To recap: a) it’s native to the Alsace, or b) it’s the child of a Bavarian hop or c) nobody knows. Which is it?
Within its own pages The Companion includes contradictions that undermine the notion it is as authoritative as it is comprehensive. A reader doesn’t need to know much about beer or have visited the OCBeerCommentary to come to that conclusion. This is disappointing because, at least within the niche inside of a niche I sometimes find myself, it has changed the conversation.
The Companion does an excellent job of telling the story of beer today. It can provoke fireside-beer-sipping contemplation. It provides ideas to take to the pub for further debate. To repeat myself, the breadth is impressive. So is the academic rigor. At least most of the time. I think. Well, let me look that one up.
My apologies, but one quick personal story that addresses my personal bias. When I was 17 years old and working my first summer fulltime in the sports department at the Champaign-Urbana News-Gazette I filled out my work week by doing “rewrites.” That is typing handwritten missives from correspondents in outlying small towns. Mostly news about upcoming church picnics, who was entering what in the county fair and upcoming high school reunions.
Bill Schmelzle was the city editor and he scared me a bit. Maybe it was the cane, or that I sensed he didn’t like mistakes. One Sunday afternoon not long after I started we were alone in the newsroom. It was hot, the windows were open and he wasn’t wearing a shirt. This made him even more intimidating.
He held up a sheet of newsprint. He asked if I used the slug “hiero” on the rewrites I typed.

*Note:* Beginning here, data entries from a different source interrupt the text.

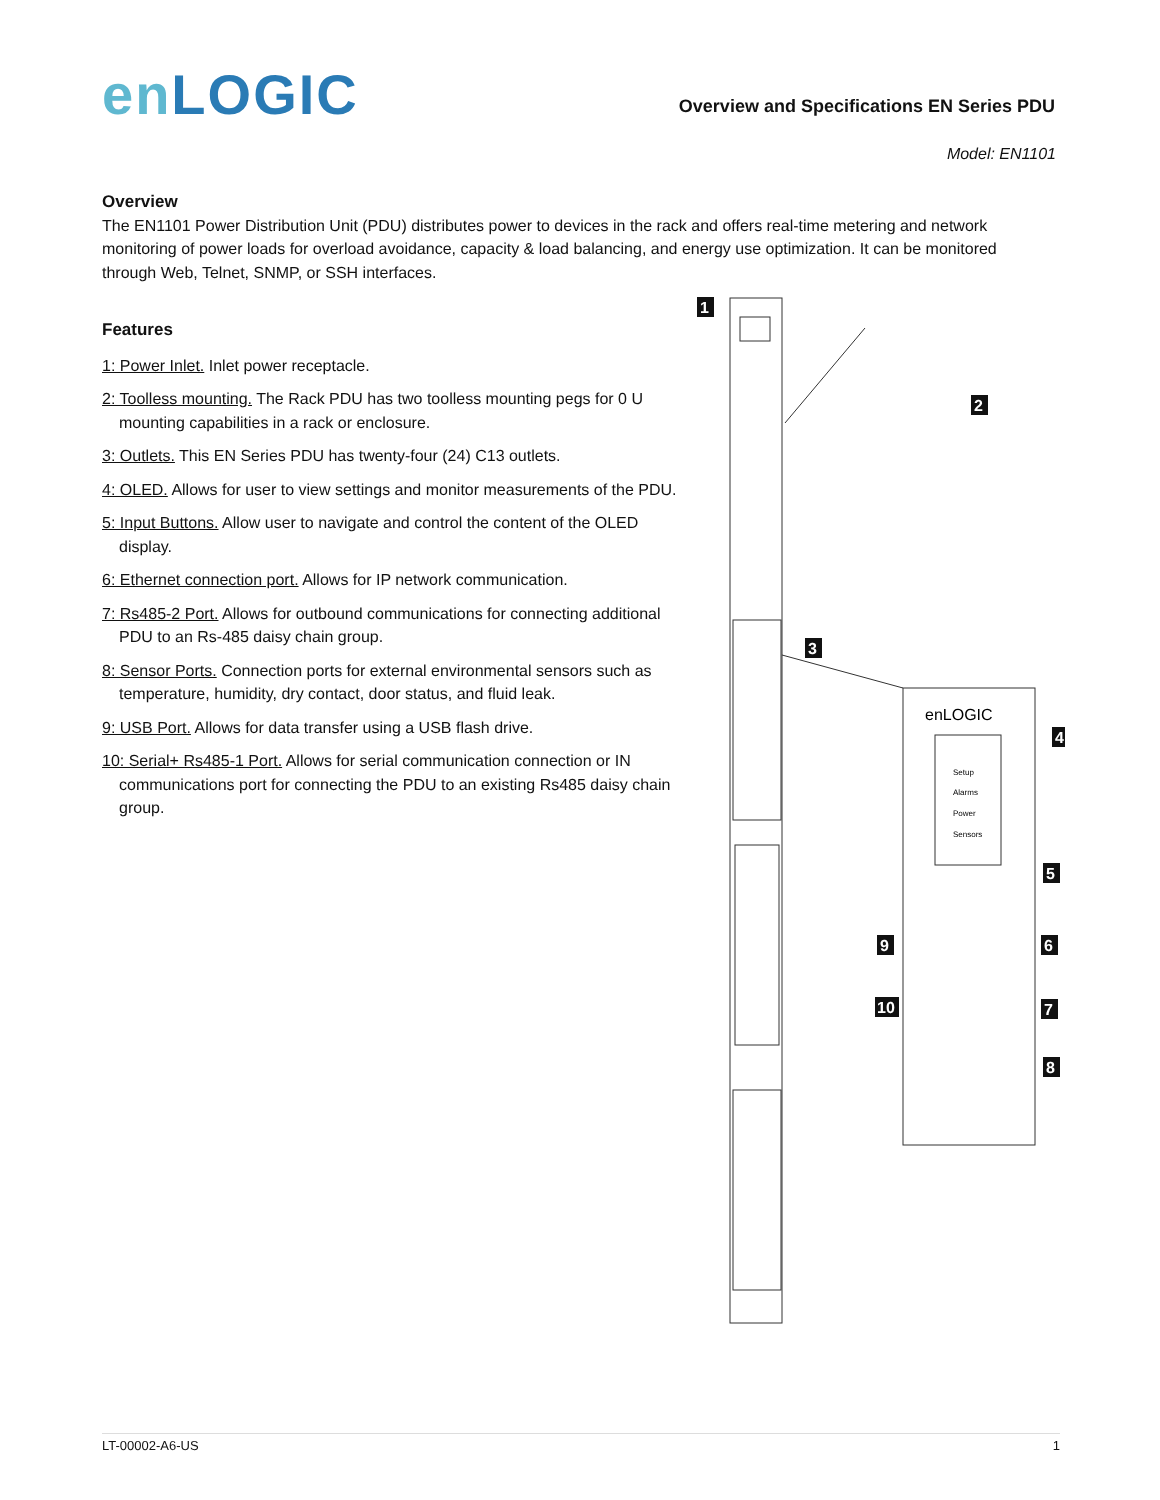en LOGIC
Overview and Specifications EN Series PDU
Model: EN1101
Overview
The EN1101 Power Distribution Unit (PDU) distributes power to devices in the rack and offers real-time metering and network monitoring of power loads for overload avoidance, capacity & load balancing, and energy use optimization. It can be monitored through Web, Telnet, SNMP, or SSH interfaces.
Features
1: Power Inlet. Inlet power receptacle.
2: Toolless mounting. The Rack PDU has two toolless mounting pegs for 0 U mounting capabilities in a rack or enclosure.
3: Outlets. This EN Series PDU has twenty-four (24) C13 outlets.
4: OLED. Allows for user to view settings and monitor measurements of the PDU.
5: Input Buttons. Allow user to navigate and control the content of the OLED display.
6: Ethernet connection port. Allows for IP network communication.
7: Rs485-2 Port. Allows for outbound communications for connecting additional PDU to an Rs-485 daisy chain group.
8: Sensor Ports. Connection ports for external environmental sensors such as temperature, humidity, dry contact, door status, and fluid leak.
9: USB Port. Allows for data transfer using a USB flash drive.
10: Serial+ Rs485-1 Port. Allows for serial communication connection or IN communications port for connecting the PDU to an existing Rs485 daisy chain group.
enLOGIC
Setup
Alarms
Power
Sensors
1
2
3
4
5
6
7
8
9
10
LT-00002-A6-US 1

What was I going to do, say I didn’t? I gulped and said yes. “Did you check the names?” he asked. I went to look for the handwritten copy. No, he said, against the phone books in the office “library.” The rest of the summer you can be sure I was going say yes if I was asked that question again.
A few years later I became city editor. This was a long time ago, when stories were cast in lead on linotype machines, proofs were drawn and people who worked in typesetting read the proofs. Most of them were women who could have been my grandmother, who lived in the surrounding small towns and otherwise might have been the correspondents whose work I typed up. One time one of them came out to the city desk. She explained to me that she was tired of correcting a particular name that kept popping into the news. Turns out we were checking it against the phone book. Problem is the phone book was wrong. She knew this because he was her neighbor.

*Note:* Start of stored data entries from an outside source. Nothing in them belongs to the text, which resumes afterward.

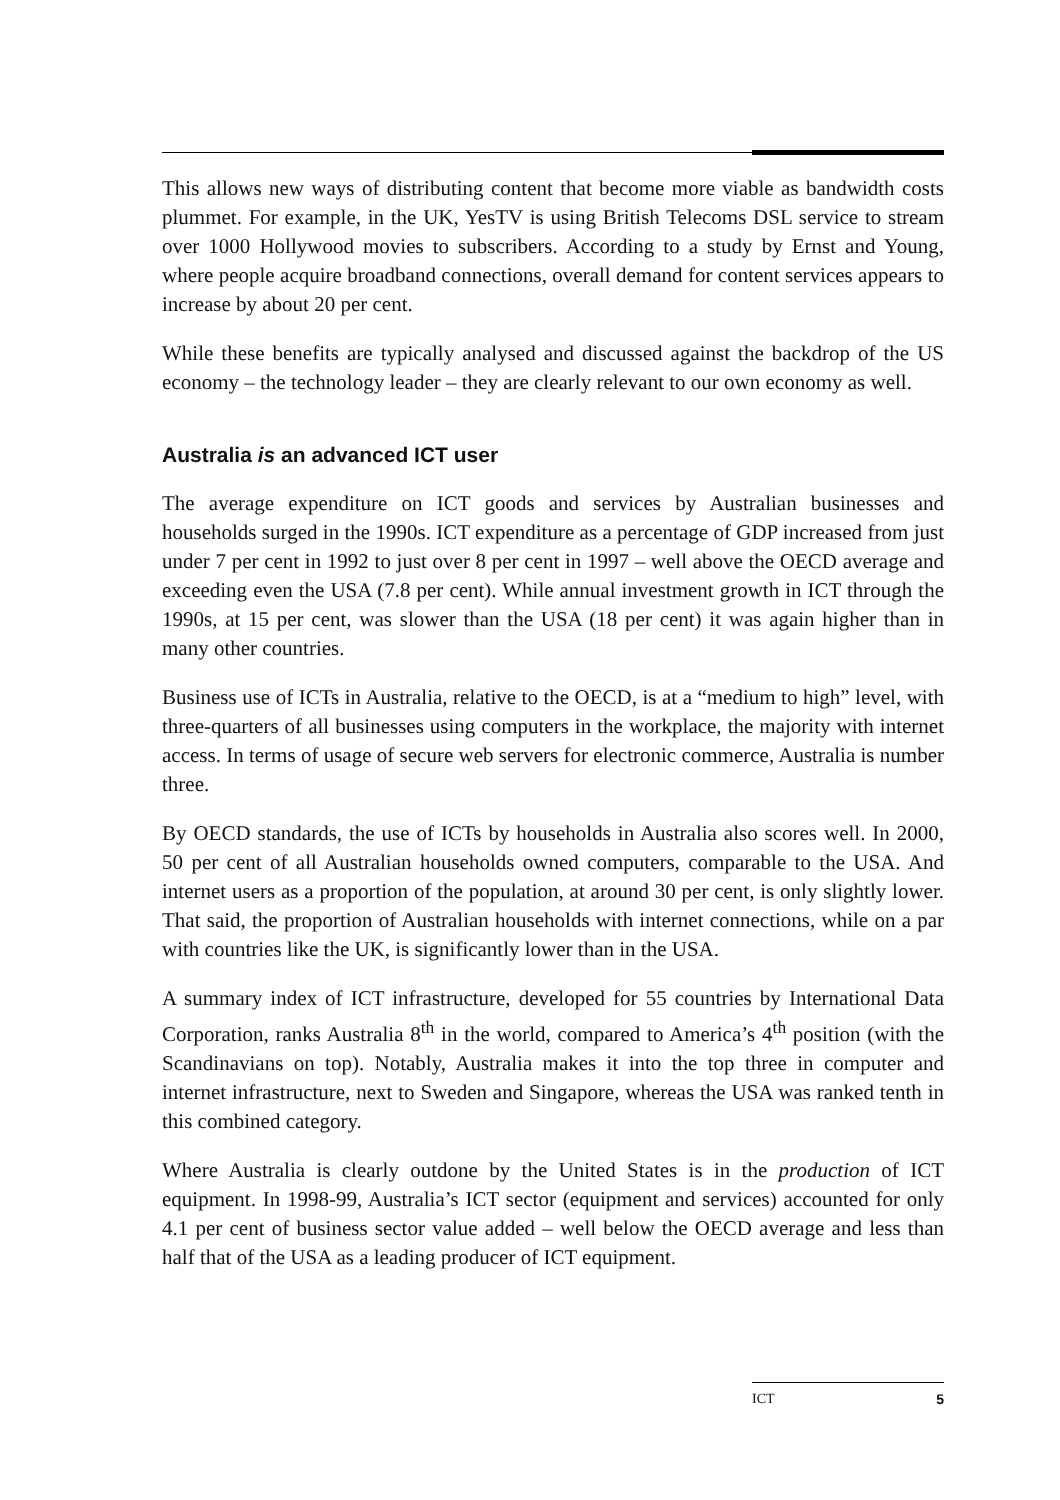This allows new ways of distributing content that become more viable as bandwidth costs plummet. For example, in the UK, YesTV is using British Telecoms DSL service to stream over 1000 Hollywood movies to subscribers. According to a study by Ernst and Young, where people acquire broadband connections, overall demand for content services appears to increase by about 20 per cent.
While these benefits are typically analysed and discussed against the backdrop of the US economy – the technology leader – they are clearly relevant to our own economy as well.
Australia is an advanced ICT user
The average expenditure on ICT goods and services by Australian businesses and households surged in the 1990s. ICT expenditure as a percentage of GDP increased from just under 7 per cent in 1992 to just over 8 per cent in 1997 – well above the OECD average and exceeding even the USA (7.8 per cent). While annual investment growth in ICT through the 1990s, at 15 per cent, was slower than the USA (18 per cent) it was again higher than in many other countries.
Business use of ICTs in Australia, relative to the OECD, is at a “medium to high” level, with three-quarters of all businesses using computers in the workplace, the majority with internet access. In terms of usage of secure web servers for electronic commerce, Australia is number three.
By OECD standards, the use of ICTs by households in Australia also scores well. In 2000, 50 per cent of all Australian households owned computers, comparable to the USA. And internet users as a proportion of the population, at around 30 per cent, is only slightly lower. That said, the proportion of Australian households with internet connections, while on a par with countries like the UK, is significantly lower than in the USA.
A summary index of ICT infrastructure, developed for 55 countries by International Data Corporation, ranks Australia 8<sup>th</sup> in the world, compared to America’s 4<sup>th</sup> position (with the Scandinavians on top). Notably, Australia makes it into the top three in computer and internet infrastructure, next to Sweden and Singapore, whereas the USA was ranked tenth in this combined category.
Where Australia is clearly outdone by the United States is in the production of ICT equipment. In 1998-99, Australia’s ICT sector (equipment and services) accounted for only 4.1 per cent of business sector value added – well below the OECD average and less than half that of the USA as a leading producer of ICT equipment.
ICT 5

Mistakes happen, and when you are writing a book they happen in ways that you can’t imagine. Something might have been correct the first 54 times you looked at it, a well meaning editor “corrected” it and you just didn’t read it carefully the 55th time. But in a book of this weight shouldn’t somebody have noticed? Not just little stuff, but big, and big picture.
The conversation changes.
It doesn’t change for those unaware of the book’s shortcomings. That’s not altogether bad, because at its best this is a damn fine book. Just not one that should be appearing in the footnotes of somebody’s doctoral thesis.
*****
One more aside, about the OCBeerCommentary. In order for it to have “value” you really need to own the book. And, in fact, it does have additional value beyond correcting errors. Alan McLeod noted at the outset he hoped contributors would add detail that goes beyond the book, and they have. It’s also interesting that there was chatter early about the rate of pay for entries. And now those just interested in seeing beer history “done right” are putting in considerable effort for no pay.2
1 In case you were wondering, this is not a set up. When I drank the beer I thought, “I wonder was The Companion might tell be about this.” I didn’t look for examples until I found one that suit my purposes. Although I’m not above that.
2 It’s also been suggested it would be best to wait for the next edition (three years or more). In fact, Oxford could clean up a ton of inconsistencies and small fact errors by making the sort of changes that are easily done from from one printing to the next. Hope they send Alan a thank you card.